For most teams that would be cause for celebration. For coach Leonard Hamilton it means he is hoping the struggles of the past two seasons have been valuable experience.

The Seminoles had their first practice on Wednesday as they are looking to bounce back from a season in which they went 17-16 and didn’t play in a postseason tournament for the first time in 10 years.

“We have five starters returning from a team that won 17 games. We have guys that have been around, who know their shortcomings and can pass on their wisdom to the younger players,” Hamilton said.

With an experienced roster and a highly regarded recruiting class, Hamilton is hoping to lead the Seminoles back to the NCAA Tournament for the first time since 2012, which is also the year they won the ACC Tournament.

Jarquez Smith, the leading returning scorer from last season, said the open gyms before the start of practice have been extremely competitive as the incoming recruiting class has tried to assert itself early.

“We’ve been going at each other’s neck and it has gotten very competitive,” Smith said. “Everyone is fighting for their position because the guys coming off the bench are just as athletic as who is on the court.”
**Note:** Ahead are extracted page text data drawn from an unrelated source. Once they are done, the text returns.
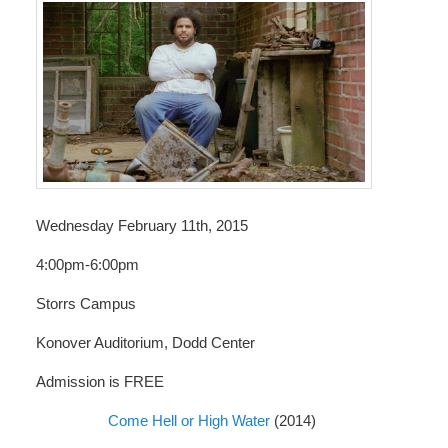
Wednesday February 11th, 2015
4:00pm-6:00pm
Storrs Campus
Konover Auditorium, Dodd Center
Admission is FREE
Come Hell or High Water
(2014)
The newcomers feature Dwayne Bacon (a McDonald’s All-American selection), Terance Mann (the Gatorade Player of the Year in New Hampshire) and Malik Beasley (the Georgia 1A Player of the Year). There’s also Chris Koumadje, who at 7-foot-4 will be the tallest player in school history, and Benji Bell, who helped lead Northwest Florida State to the JUCO National Title.

“This is a very confident and focused group of inexperienced players,” Hamilton said. “They want to make something special happen but aren’t taking anything for granted.”

Two things that Hamilton will look to work on during preseason practices is defense and figuring out his rotation. The Seminoles suffered from a lack of depth last season but this year he could have a roster that goes 10 deep and allows him to go to more of a full-court pressing style of defense.

Xavier Rahan-Mayes led the team in scoring last season, averaging 14.9 points en route to becoming the first freshman in ACC history to score 30 or more points three times. The one thing he said he noticed in preseason practices were that everyone played off each other’s strengths.

Florida State’s first exhibition game is Nov. 2 against Lynn University before opening the season on Nov. 15 against Nicholls State.

“I think we have a pretty good combination of experience and an influx of new players. Any time you have that type of scenario you appreciate it,” Hamilton said. “It looks like we have it moving in the right direction. We’ve had a good offseason and regrouped.”